Desenvolver rotinas como forma de aprender é objetivo da SMED em tempos de ensino remoto

Jornal Opinião

O ensino remoto trouxe desafios para professores, alunos e famílias. Todos readaptaram seus cotidianos e incluíram rotinas diferentes de estudo para as crianças. A Secretaria Municipal de Educação (SMED) de Sapiranga entende que essas mudanças podem causar conflitos entre as famílias, mas também que com atenção, cuidado e carinho, todas as dificuldades são superadas e, consequentemente, a criança é quem aprende e se desenvolve.

E foi com o objetivo de, respeitando a individualidade de cada criança, que a equipe pedagógica adaptou o novo componente curricular (nova nomenclatura para disciplina) de Linguagem e Lógica para ensinar as crianças a aprenderem, observando suas rotinas e entendendo suas necessidades.

Funções executivas desenvolve habilidades cognitivas

Supervisora pedagógicaPaula Molling

Dentro deste novo componente curricular, que faz parte do currículo das turmas de 1º ao 5º ano, há áreas específicas e, uma delas, as Funções Executivas, que são habilidades cognitivas que precisam ser trabalhadas nas crianças porque são a base do conhecimento formal, como a fixação de rotinas. “Nas aulas remotas, esse novo componente faz parte do planejamento. Estamos trabalhando as rotinas justamente para ajudar os pais que estão em casa tendo que dar conta dessa demanda da escola”, pontua a supervisora pedagógica, Paula Molling.

Rotina é importante no desenvolvimento da criança

“Por que estamos trabalhando na rotina? Para adaptar o que queríamos trabalhar, mas de uma forma que ajude as famílias. Por isso também que fizemos os e-books, para dar um norte aos pais. A rotina é uma coisa importante, ajuda a criança, ajuda a família e desenvolve as funções executivas, um conjunto de aptidões que ajudam a controlar e regular o comportamento diante de fatos novos. Então, na hora de aprender a matéria, a criança vai usar toda as habilidades para poder planejar o que precisa ser feito. Para estudar, é preciso aprender a estudar”, explica a supervisora.

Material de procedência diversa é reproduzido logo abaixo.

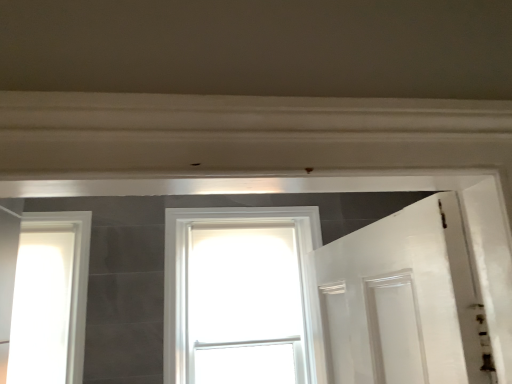
Image resolution: width=512 pixels, height=384 pixels. Describe the element at coordinates (50, 299) in the screenshot. I see `white glossy window at left, which ranks as the 2th window in right-to-left order` at that location.

I want to click on white glossy window at left, which ranks as the 2th window in right-to-left order, so click(x=50, y=299).

Where is `white glossy window at center, which appears as the 2th window when viewed from the left`? white glossy window at center, which appears as the 2th window when viewed from the left is located at coordinates (187, 265).

What do you see at coordinates (187, 265) in the screenshot? I see `white glossy window at center, which appears as the 2th window when viewed from the left` at bounding box center [187, 265].

Locate an element on the screen. white glossy window at left, the first window in the left-to-right sequence is located at coordinates pyautogui.click(x=50, y=299).

Considering the positions of objects white glossy window at center, which appears as the 1th window when viewed from the right, and white glossy window at left, which ranks as the 2th window in right-to-left order, in the image provided, who is more to the right, white glossy window at center, which appears as the 1th window when viewed from the right, or white glossy window at left, which ranks as the 2th window in right-to-left order,?

From the viewer's perspective, white glossy window at center, which appears as the 1th window when viewed from the right, appears more on the right side.

Which object is further away from the camera, white glossy window at center, which appears as the 1th window when viewed from the right, or white glossy window at left, the first window in the left-to-right sequence?

white glossy window at center, which appears as the 1th window when viewed from the right, is further away from the camera.

Which is nearer, (170, 360) or (22, 377)?

Point (170, 360) is farther from the camera than point (22, 377).

From the image's perspective, is white glossy window at center, which appears as the 1th window when viewed from the right, below white glossy window at left, which ranks as the 2th window in right-to-left order?

Indeed, from the image's perspective, white glossy window at center, which appears as the 1th window when viewed from the right, is shown beneath white glossy window at left, which ranks as the 2th window in right-to-left order.

From a real-world perspective, which is physically above, white glossy window at center, which appears as the 2th window when viewed from the left, or white glossy window at left, the first window in the left-to-right sequence?

Answer: white glossy window at left, the first window in the left-to-right sequence.

Considering the sizes of white glossy window at center, which appears as the 1th window when viewed from the right, and white glossy window at left, the first window in the left-to-right sequence, in the image, is white glossy window at center, which appears as the 1th window when viewed from the right, wider or thinner than white glossy window at left, the first window in the left-to-right sequence,?

Clearly, white glossy window at center, which appears as the 1th window when viewed from the right, has more width compared to white glossy window at left, the first window in the left-to-right sequence.

Can you confirm if white glossy window at center, which appears as the 1th window when viewed from the right, is shorter than white glossy window at left, which ranks as the 2th window in right-to-left order?

Incorrect, the height of white glossy window at center, which appears as the 1th window when viewed from the right, does not fall short of that of white glossy window at left, which ranks as the 2th window in right-to-left order.

Which of these two, white glossy window at center, which appears as the 1th window when viewed from the right, or white glossy window at left, the first window in the left-to-right sequence, is smaller?

With smaller size is white glossy window at left, the first window in the left-to-right sequence.

Is white glossy window at left, which ranks as the 2th window in right-to-left order, completely or partially inside white glossy window at center, which appears as the 2th window when viewed from the left?

No, white glossy window at left, which ranks as the 2th window in right-to-left order, is located outside of white glossy window at center, which appears as the 2th window when viewed from the left.

Are white glossy window at center, which appears as the 2th window when viewed from the left, and white glossy window at left, the first window in the left-to-right sequence, making contact?

white glossy window at center, which appears as the 2th window when viewed from the left, is not next to white glossy window at left, the first window in the left-to-right sequence, and they're not touching.

Is white glossy window at center, which appears as the 2th window when viewed from the left, facing towards white glossy window at left, the first window in the left-to-right sequence?

No, white glossy window at center, which appears as the 2th window when viewed from the left, does not turn towards white glossy window at left, the first window in the left-to-right sequence.

At what (x,y) coordinates should I click in order to perform the action: click on window that appears above the white glossy window at center, which appears as the 2th window when viewed from the left (from the image's perspective). Please return your answer as a coordinate pair (x, y). Image resolution: width=512 pixels, height=384 pixels. Looking at the image, I should click on 50,299.

Does white glossy window at left, the first window in the left-to-right sequence, appear on the right side of white glossy window at center, which appears as the 2th window when viewed from the left?

In fact, white glossy window at left, the first window in the left-to-right sequence, is to the left of white glossy window at center, which appears as the 2th window when viewed from the left.

From the picture: Between white glossy window at left, the first window in the left-to-right sequence, and white glossy window at center, which appears as the 1th window when viewed from the right, which one is positioned behind?

white glossy window at center, which appears as the 1th window when viewed from the right.

Considering the points (66, 227) and (170, 363), which point is behind, point (66, 227) or point (170, 363)?

The point (66, 227) is farther.

From the image's perspective, would you say white glossy window at left, which ranks as the 2th window in right-to-left order, is positioned over white glossy window at center, which appears as the 1th window when viewed from the right?

Yes, from the image's perspective, white glossy window at left, which ranks as the 2th window in right-to-left order, is over white glossy window at center, which appears as the 1th window when viewed from the right.

From a real-world perspective, is white glossy window at left, the first window in the left-to-right sequence, above or below white glossy window at center, which appears as the 2th window when viewed from the left?

white glossy window at left, the first window in the left-to-right sequence, is situated higher than white glossy window at center, which appears as the 2th window when viewed from the left, in the real world.

Which of these two, white glossy window at left, the first window in the left-to-right sequence, or white glossy window at center, which appears as the 1th window when viewed from the right, is wider?

Wider between the two is white glossy window at center, which appears as the 1th window when viewed from the right.

Considering the relative sizes of white glossy window at left, the first window in the left-to-right sequence, and white glossy window at center, which appears as the 2th window when viewed from the left, in the image provided, is white glossy window at left, the first window in the left-to-right sequence, taller than white glossy window at center, which appears as the 2th window when viewed from the left,?

No.

Looking at the image, does white glossy window at left, which ranks as the 2th window in right-to-left order, seem bigger or smaller compared to white glossy window at center, which appears as the 1th window when viewed from the right?

Considering their sizes, white glossy window at left, which ranks as the 2th window in right-to-left order, takes up less space than white glossy window at center, which appears as the 1th window when viewed from the right.

Is white glossy window at center, which appears as the 2th window when viewed from the left, surrounded by white glossy window at left, which ranks as the 2th window in right-to-left order?

No, white glossy window at left, which ranks as the 2th window in right-to-left order, does not contain white glossy window at center, which appears as the 2th window when viewed from the left.

From the picture: Is white glossy window at left, the first window in the left-to-right sequence, far from white glossy window at center, which appears as the 1th window when viewed from the right?

No, white glossy window at left, the first window in the left-to-right sequence, is not far away from white glossy window at center, which appears as the 1th window when viewed from the right.

Is white glossy window at left, which ranks as the 2th window in right-to-left order, turned away from white glossy window at center, which appears as the 2th window when viewed from the left?

white glossy window at left, which ranks as the 2th window in right-to-left order, does not have its back to white glossy window at center, which appears as the 2th window when viewed from the left.

Can you tell me how much white glossy window at left, which ranks as the 2th window in right-to-left order, and white glossy window at center, which appears as the 1th window when viewed from the right, differ in facing direction?

white glossy window at left, which ranks as the 2th window in right-to-left order, and white glossy window at center, which appears as the 1th window when viewed from the right, are facing 0.904 degrees away from each other.

The image size is (512, 384). In order to click on window in front of the white glossy window at center, which appears as the 1th window when viewed from the right in this screenshot , I will do `click(50, 299)`.

Image resolution: width=512 pixels, height=384 pixels. I want to click on window below the white glossy window at left, the first window in the left-to-right sequence (from a real-world perspective), so click(187, 265).

Where is `window in front of the white glossy window at center, which appears as the 2th window when viewed from the left`? The width and height of the screenshot is (512, 384). window in front of the white glossy window at center, which appears as the 2th window when viewed from the left is located at coordinates (50, 299).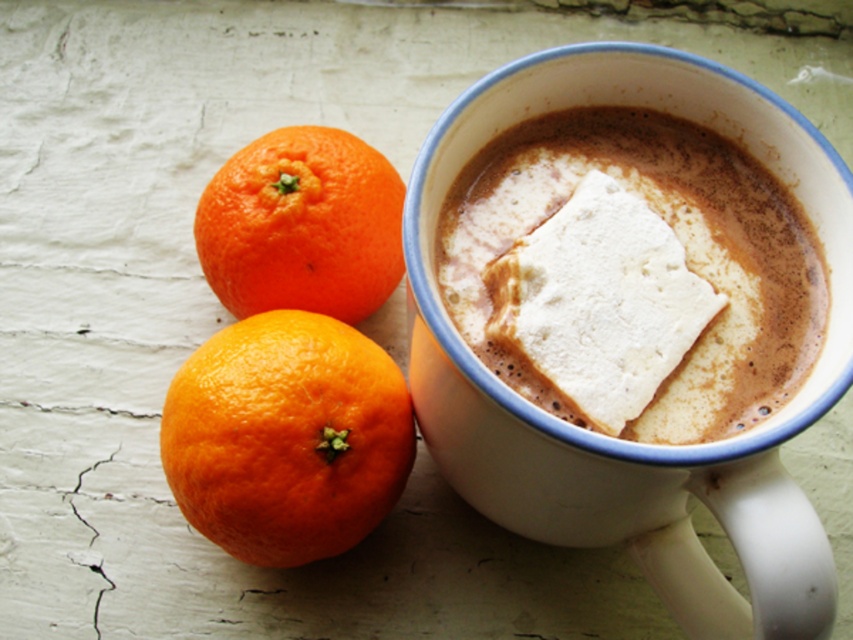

Capacitação dos professores e organização das escolas

Em torno de 60 professores passaram por capacitação sobre esse novo componente curricular e o ensino das rotinas para atender as 186 turmas e seus 4.069 alunos. Como primeiro passo da organização do trabalho, a SMED solicitou às escolas que fizessem um planejamento semanal de atividades para enviar aos pais de uma só vez. “Então, de uma forma unificada e organizada, mandamos uma espécie de calendário. Todos os dias planejados de uma única forma. E o professor de funções executivas é o responsável por organizar as crianças”, explica Paula. O objetivo é fazer a criança escolher um horário e um lugar para estudar, e repetir isso todos os dias, passando a incluir, automaticamente, um momento de estudo na rotina.

Cada escola tem professores que atendem todas as turmas e que permanecem em contato com os professores titulares e com as famílias, dando suporte para que os pais organizem a rotina das crianças.

Quadro de rotinas para organizar os momentos

A segunda fase foi estabelecer o quadro de rotinas com as crianças. “Os professores construíram quadros com eles. Perguntaram: O que você fez no dia? Ah, eu tomo banho, almoço, durmo. Então organizamos esse dia, entre o que acontece de manhã, de tarde e de noite. Aí eles montaram esses quadros, com fotos, desenhos, horários, construindo e organizando o seu dia”, explica Paula.

E a terceira e atual fase, em que os professores já foram capacitados, desenvolveram um novo olhar sobre o componente curricular e estão bem preparados para auxiliar famílias e alunos no processo de aprendizagem e estabelecimento de rotinas, com planos específicos para cada escola.

Menos dificuldades de aprendizagem no futuro

“Para escrever um texto, por exemplo, a criança precisa organizar suas ideias. Então, estamos trabalhando essa habilidade por meio da rotina, organizar a vida, organizar os momentos e ter previsibilidade do que vai acontecer. Assim, trabalhamos a base que a criança vai precisar mais pra frente”, evidencia a supervisora.

Deste modo, o objetivo é trabalhar no desenvolvimento de habilidades cognitivas, que serão necessárias para que a criança também aprenda dentro da escola, quando as aulas presenciais forem retomadas, assim como socio-emocionais, que é a responsabilidade e a autonomia. “Todo esse trabalho é um processo que acontece dentro das famílias. Não é uma atividade de preencher e responder. Esse trabalho nas escolas é uma base preventiva que vai também evitar dificuldades de aprendizagem. Então, com todo esse movimento, a longo prazo, podemos diminuir a demanda por atendimento clínico”, enfatiza Paula.